Молитва к Прозерпине - страница 25
Ее прекрасное, нагое и мускулистое тело оказалось у всех на виду, словно ее фигура воспарила в воздухе. Мы, пассажиры, видели большой крест на ее спине, а пираты – тот, что украшал грудь. И неожиданно они онемели.
Их дикие крики мгновенно смолкли, словно их одолело удушье. Пираты не могли отвести глаз от огромного креста, и растерянное выражение их лиц казалось даже смешным.

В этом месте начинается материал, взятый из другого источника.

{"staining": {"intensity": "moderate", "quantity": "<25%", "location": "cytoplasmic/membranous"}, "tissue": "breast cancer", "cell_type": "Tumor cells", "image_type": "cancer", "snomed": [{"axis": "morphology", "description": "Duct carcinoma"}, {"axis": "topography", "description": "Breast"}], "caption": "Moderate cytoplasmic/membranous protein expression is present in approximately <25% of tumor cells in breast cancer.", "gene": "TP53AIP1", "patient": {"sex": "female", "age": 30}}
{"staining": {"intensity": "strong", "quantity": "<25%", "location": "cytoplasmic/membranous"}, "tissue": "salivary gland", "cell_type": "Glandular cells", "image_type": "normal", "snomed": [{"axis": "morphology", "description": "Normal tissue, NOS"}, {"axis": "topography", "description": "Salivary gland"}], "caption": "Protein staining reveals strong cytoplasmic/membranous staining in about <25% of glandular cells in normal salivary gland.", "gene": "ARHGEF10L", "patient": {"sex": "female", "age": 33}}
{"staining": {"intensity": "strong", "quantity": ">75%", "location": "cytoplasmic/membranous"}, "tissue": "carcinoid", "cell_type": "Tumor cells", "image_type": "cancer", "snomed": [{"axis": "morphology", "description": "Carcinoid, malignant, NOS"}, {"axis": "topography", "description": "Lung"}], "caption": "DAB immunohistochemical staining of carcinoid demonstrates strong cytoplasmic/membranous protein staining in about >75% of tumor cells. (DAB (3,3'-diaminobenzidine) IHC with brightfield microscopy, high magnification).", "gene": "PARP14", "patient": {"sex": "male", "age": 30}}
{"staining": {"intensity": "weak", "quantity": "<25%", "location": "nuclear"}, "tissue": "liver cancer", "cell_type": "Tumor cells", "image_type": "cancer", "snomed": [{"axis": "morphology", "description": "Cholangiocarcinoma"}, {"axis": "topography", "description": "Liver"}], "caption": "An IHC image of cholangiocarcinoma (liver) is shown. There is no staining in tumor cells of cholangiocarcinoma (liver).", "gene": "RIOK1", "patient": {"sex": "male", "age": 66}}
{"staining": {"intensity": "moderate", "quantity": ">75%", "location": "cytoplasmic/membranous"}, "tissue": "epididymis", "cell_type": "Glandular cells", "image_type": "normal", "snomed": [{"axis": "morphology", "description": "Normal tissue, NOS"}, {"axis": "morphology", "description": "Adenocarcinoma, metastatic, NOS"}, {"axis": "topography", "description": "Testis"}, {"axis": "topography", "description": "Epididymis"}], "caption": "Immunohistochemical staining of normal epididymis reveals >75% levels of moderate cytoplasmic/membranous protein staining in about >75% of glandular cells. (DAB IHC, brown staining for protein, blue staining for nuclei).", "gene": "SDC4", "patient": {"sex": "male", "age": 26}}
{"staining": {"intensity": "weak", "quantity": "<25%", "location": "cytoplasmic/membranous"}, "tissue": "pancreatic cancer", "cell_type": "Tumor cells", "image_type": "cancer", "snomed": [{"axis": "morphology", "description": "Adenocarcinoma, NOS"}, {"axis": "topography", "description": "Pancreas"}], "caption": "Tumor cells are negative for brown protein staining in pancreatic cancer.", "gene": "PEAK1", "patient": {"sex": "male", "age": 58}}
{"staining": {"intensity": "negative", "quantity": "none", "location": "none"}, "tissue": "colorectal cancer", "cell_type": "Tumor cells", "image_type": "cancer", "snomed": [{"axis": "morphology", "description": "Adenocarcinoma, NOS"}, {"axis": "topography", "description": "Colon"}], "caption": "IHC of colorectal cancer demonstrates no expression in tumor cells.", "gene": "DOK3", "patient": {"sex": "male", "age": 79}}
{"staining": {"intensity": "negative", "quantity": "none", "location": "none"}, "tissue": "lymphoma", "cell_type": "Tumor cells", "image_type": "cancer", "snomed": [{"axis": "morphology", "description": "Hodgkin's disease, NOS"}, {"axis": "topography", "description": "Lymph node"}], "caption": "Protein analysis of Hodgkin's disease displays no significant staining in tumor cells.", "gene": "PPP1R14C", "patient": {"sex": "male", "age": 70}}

Я никогда раньше не видел, чтобы штурвал крутили с такой скоростью. Их корабль развернулся в один миг и быстро уплыл в море. На нашем корабле раздались восторженные крики. Но ахия внушала всем такое уважение, что никто не осмелился не только обнять ее, но даже упасть к ее ногам.
И знаешь, Прозерпина, что сделала Ситир? Ничего особенного. Она вновь свернулась на сухих досках на корме. Ее молодое тело блестело на солнце, будто намазанное оливковым маслом, а своей бледной кожей она напоминала еще не рожденного дельфина.
Очень скоро мы сошли на берег в порту Утики.
3
Наверное, трудно было бы найти на свете другой такой вонючий и некрасивый город, как Утика. Пока мы направлялись из порта в резиденцию пропретора[20], меня занимал один-единственный вопрос: почему в Утике в два раза больше мух, чем во всем остальном мире?
Улицы, по которым мы продвигались, говорили нам о грязном захолустном городе, совершенно не представляющем интереса. Но я устал от однообразного морского пейзажа и перед визитом к пропретору хотел остановиться, чтобы смочить горло и съесть что-нибудь более аппетитное, чем скудная корабельная пища.
Мы вошли в таверну, которая показалась нам достойнее остальных, хотя это заведение тоже было темным и грязным. Говоря «мы», я имею в виду себя и Сервуса, потому что Ситир не пожелала нас сопровождать и пошла дальше неизвестно куда. К этому времени я уже усвоил, что моя власть над ахией чисто номинальна, поэтому я пошутил, как мы это делали в Субуре.
– Ты могла бы, по крайней мере, сообщить, где тебя искать, – закричал я ей вслед. – Просто так, на всякий случай: вдруг кто-нибудь решит меня убить.
Она даже не обернулась.
– Доминус, не переживай, – утешил меня Сервус. – Если она тебе понадобится, то не замедлит явиться.
Даже таверна в Утике доказывала, что это заурядный и скучный провинциальный городишко. Самым изысканным блюдом, которое мне предложили, оказались перепелки в остром соусе, приготовленные весьма неумело. Кроме того, прямо за обедом ко мне стал приставать какой-то паренек, предлагая свои эротические услуги и желая подарить мне себя в полную собственность! Поскольку меня его предложение вовсе не заинтересовало, он попытался стырить мою сумку, но Сервус, бывший начеку, громко закричал, пятеро носильщиков паланкина вошли в таверну и схватили воришку. Я не стал их останавливать, и они задали негоднику трепку. Поскольку делать мне было абсолютно нечего, я завел с ним разговор, продолжая обгладывать перепелиные окорочка и пить скверное вино:
– Как тебя зовут?
– Куал.
У него были тонкие волосы такого же черного цвета, как его глаза, и кожа оттенка красноватой глины. Он был похож на одну из карикатур с египетских пергаментов.
– На твоем месте, Куал, я бы сменил профессию: когда ты воруешь, тебя бьют, а когда пытаешься предлагать услуги содомита, тебя игнорируют, – сказал я ему.
– На самом деле я был пастухом, но потерял свое стадо, – объяснил он.
– Как может пастух потерять все стадо сразу? – поинтересовался Сервус.